Your lack of trick buttons also leads to points of annoyance, as you have no idea if your small hop will instead launch you into a backflip and over the rail you were aiming for. When you consider that you’re looking for specific points in the levels, having an imprecise control scheme leads to more anger than fun.
The levels themselves are poorly laid out, with paths that lead nowhere, and tags sometimes placed many floors above the ground. I have no problem being challenged to hunt for stuff, but unless I’m given controls that facilitate their finding, things just feel annoying and cheap. Also, why the hell are there exit points in the levels? The exit points do nothing but end your current mission and force you to restart. There are no barriers to warn you, so you may find yourself accidentally quitting just before you complete a mission. Either that, or a passing car/explosion will force you down them.
These problems are compounded by the dreadful camera that always seems to leave important things, such as gaps, off screen until it’s too late. Get too close to a corner and you’ll suddenly get a view of the top of your skater’s head, which can lead to more falling off of ledges and into trouble. Camera issues always plagued games from the first decade of 3D, and this is no exception.
It’s not all bad, though. The visual style is still impressive, especially in HD, and the soundtrack fits the mood perfectly. The character design is interesting as well, so it’s a shame that the game itself isn’t a little better. As you advance, things start getting a little more varied, but I can imagine many casual players becoming frustrated and giving up long before they get past the repetitive beginning.
I understand that many people may have very fond memories of Jet Set Radio, and won’t take too kindly to this review. The thing is, I’m not judging this game on nostalgia, or impact of initial launch, but on today’s standards. Is this fair? Of course it is! Potential buyers have to pay today’s money of they want it. They have to choose between this game and the many other current titles available on Xbox Live Arcade. When Jet Set Radio was first released, it didn’t have competition such as Trials Evolution and Mark of the Ninja, both of which are much better places to put your hard-earned money.
Some games age just fine. I can still go back and play Super Mario Bros. or Sonic the Hedgehog and get a huge amount of enjoyment from them, but not everything works this way. Try playing a title like Resident Evil or Tomb Raider these days, and you’ll encounter terrible graphics, awful controls, and laughable voice-acting. At the time, they were revolutionary, but they just don’t hold up by today’s standards. That’s why we saw Resident Evil Zero and Tomb Raider Anniversary – titles that took the core ideas and stories from the originals, but modernized the gameplay. Jet Set Radio, on the other hand, is just a 12-year-old game with prettier graphics.

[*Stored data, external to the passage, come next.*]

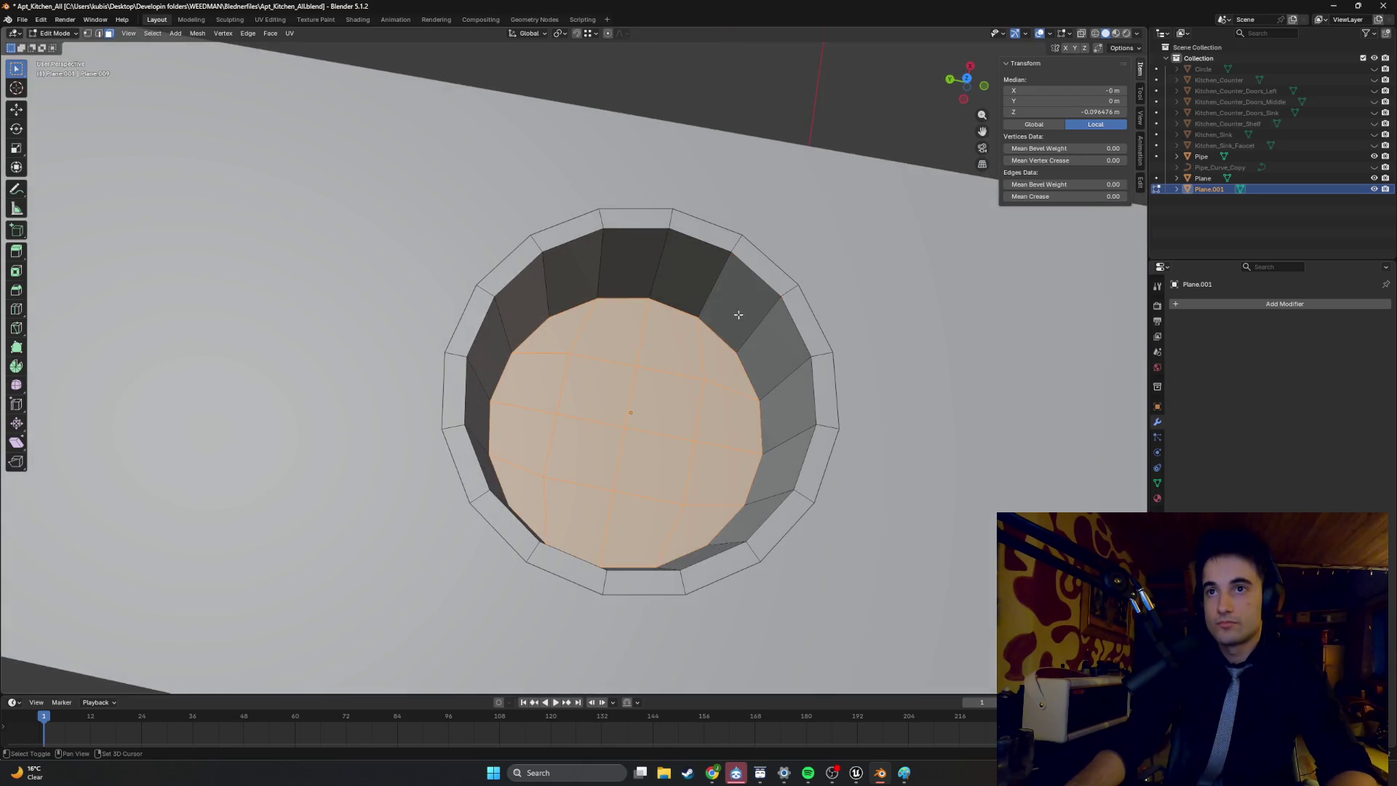
{"action": "key", "text": "g"}
{"action": "middle_click_drag", "start_coordinate": [739, 560], "coordinate": [663, 362]}
{"action": "key", "text": "x"}
{"action": "key", "text": "z"}
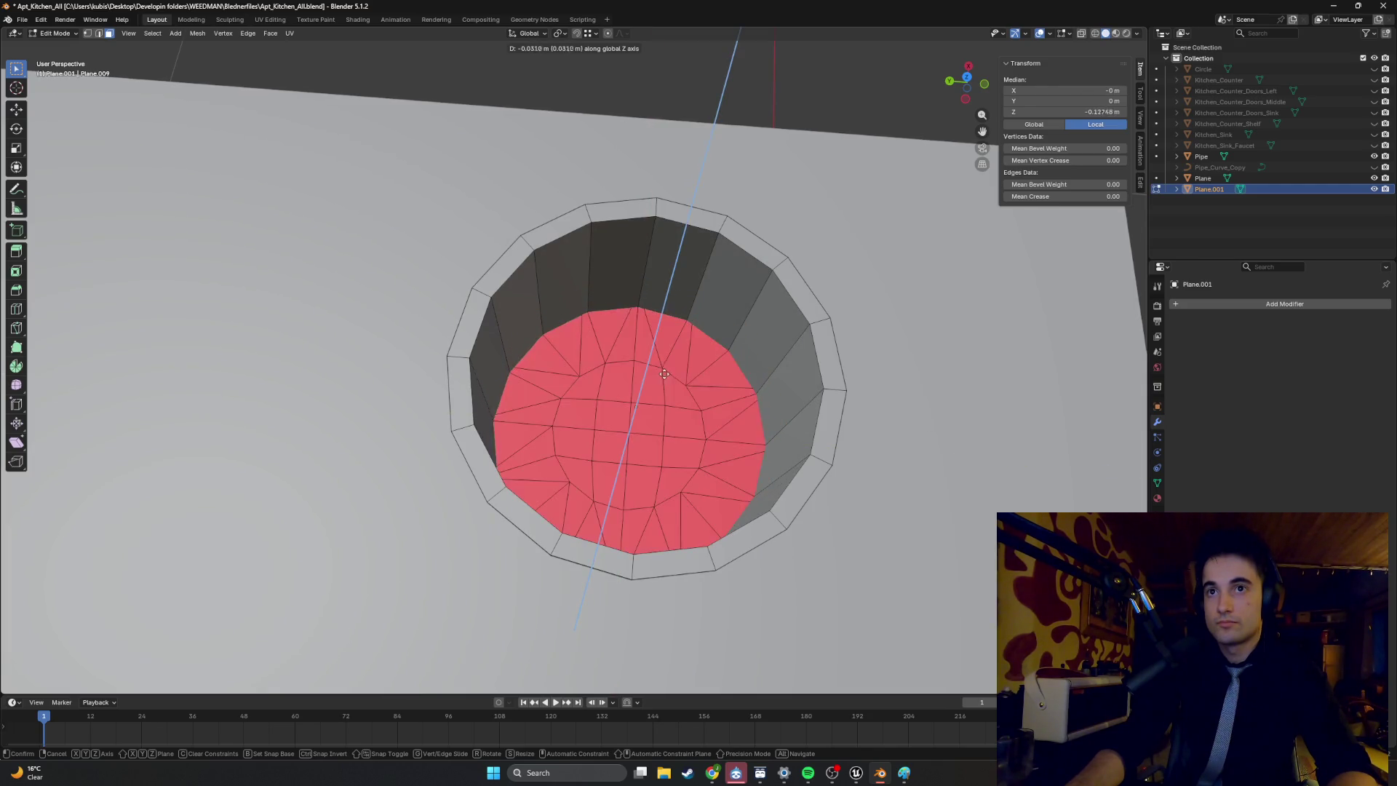
{"action": "left_click", "coordinate": [668, 364]}
{"action": "mouse_move", "coordinate": [668, 364]}
{"action": "middle_mouse_down"}
{"action": "mouse_move", "coordinate": [646, 454]}
{"action": "mouse_move", "coordinate": [607, 438]}
{"action": "mouse_move", "coordinate": [597, 385]}
{"action": "middle_mouse_up"}
{"action": "left_click", "coordinate": [616, 492]}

So overall, I would only recommend Jet Set Radio to long-time fans who want a hit of nostalgia. For these folks, you’re getting an upgraded version of the game you loved back in the day, complete with sharp visuals, online leaderboards, and achievements. For everyone else, please play the trial before you buy. You may have heard great things about it; you may have seen the beautiful cel-shaded graphics; you may have been waiting to finally experience this moment in video game history, but don’t be surprised if you come to realize that some pieces of history are best left buried.